START Data listing

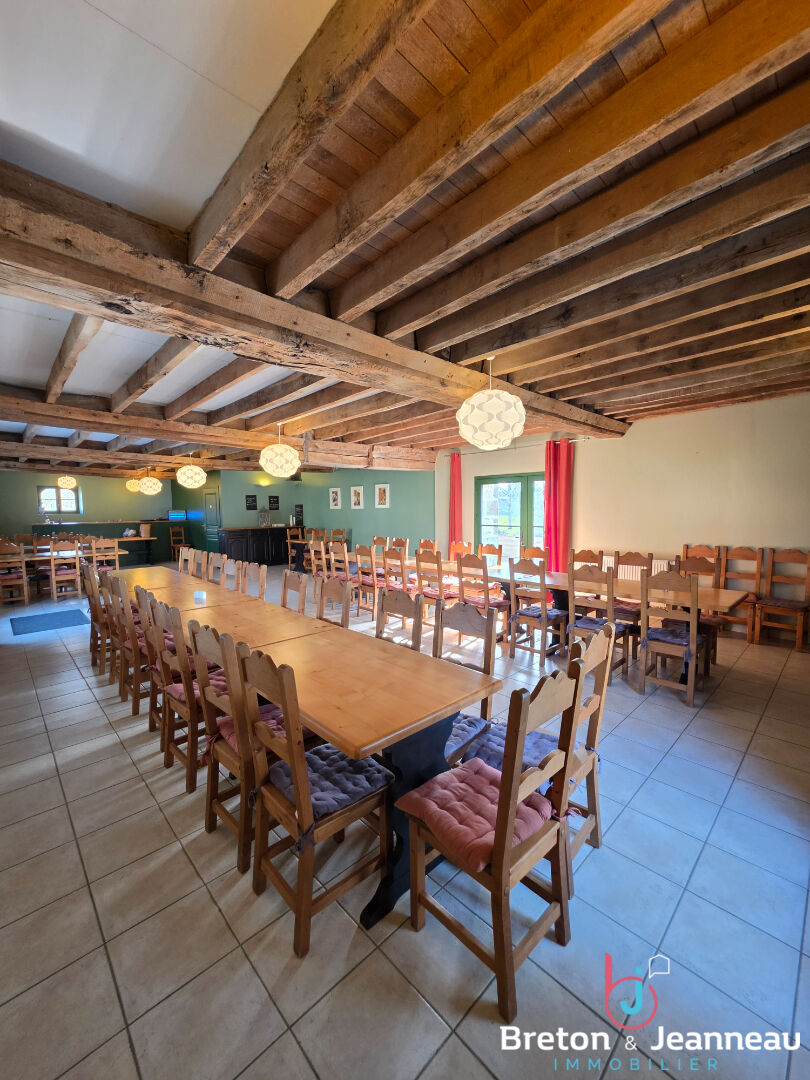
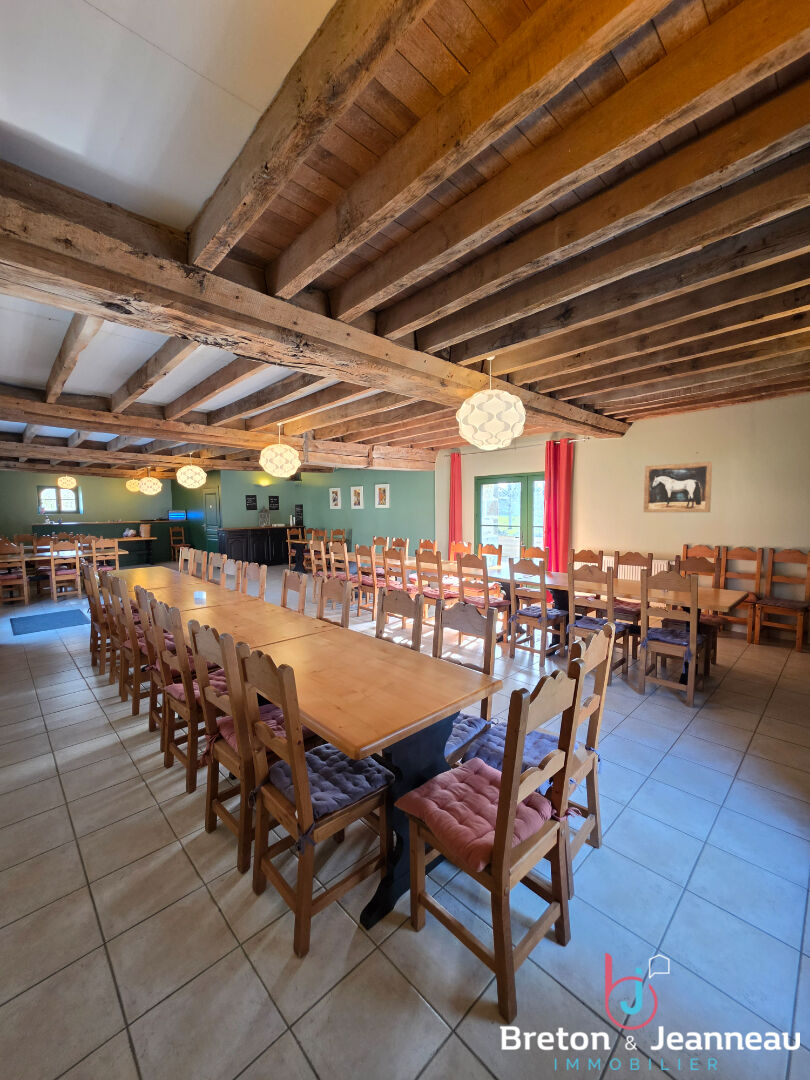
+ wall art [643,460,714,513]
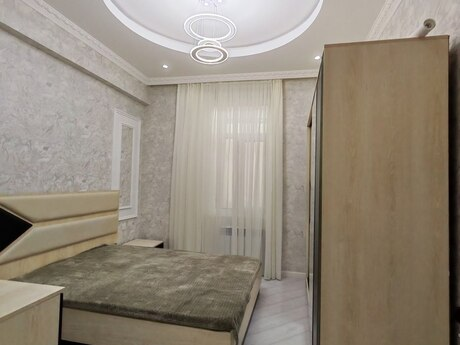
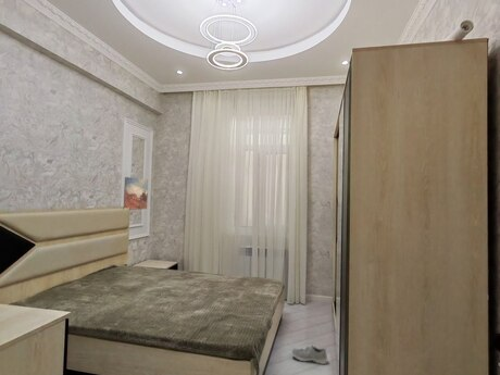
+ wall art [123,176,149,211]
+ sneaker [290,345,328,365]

END Data listing
START Data listing

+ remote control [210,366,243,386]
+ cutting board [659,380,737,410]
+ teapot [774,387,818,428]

END Data listing
START Data listing

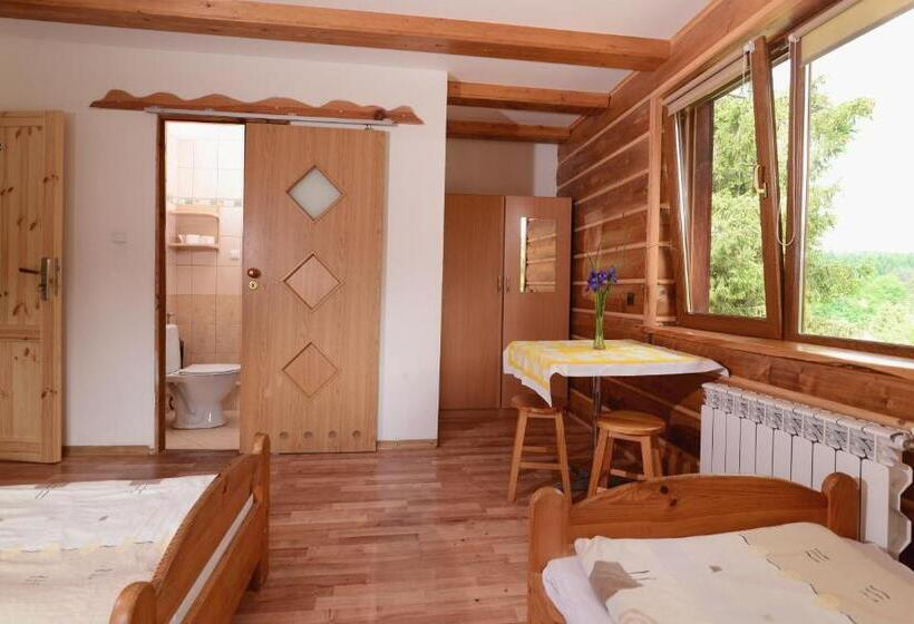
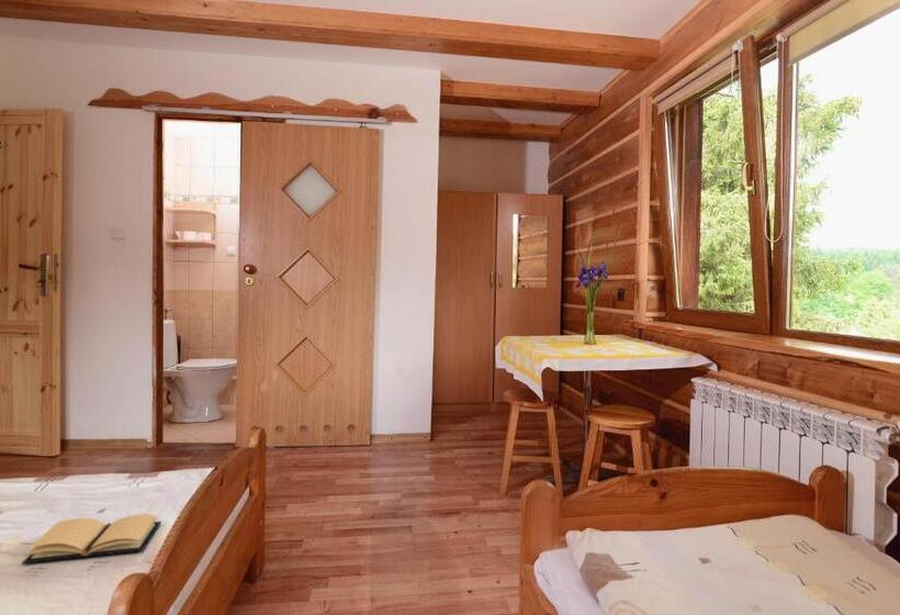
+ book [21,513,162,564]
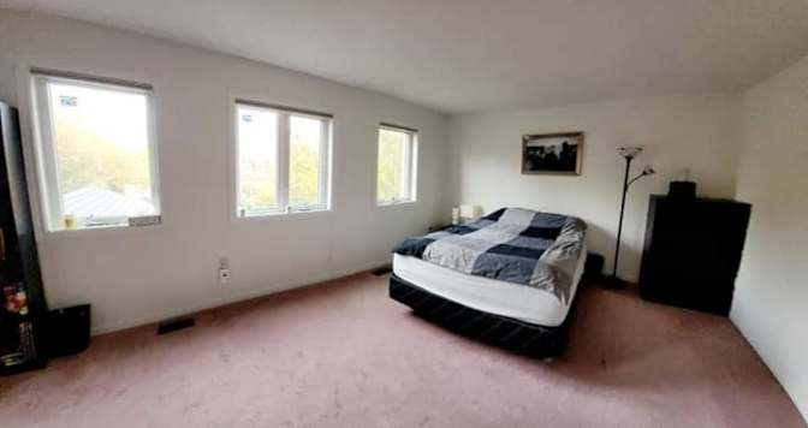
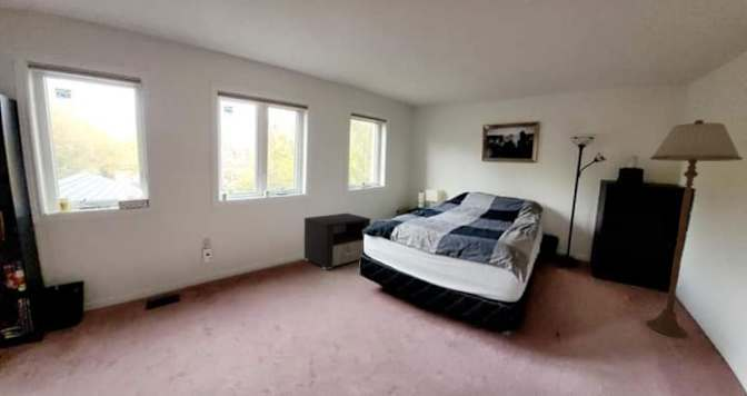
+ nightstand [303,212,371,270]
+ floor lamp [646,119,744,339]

END Data listing

• _To do_
Pick every line from the listing holding the string "wall", and copy it.

• _Result of the exercise_
+ wall art [643,460,714,513]
+ wall art [123,176,149,211]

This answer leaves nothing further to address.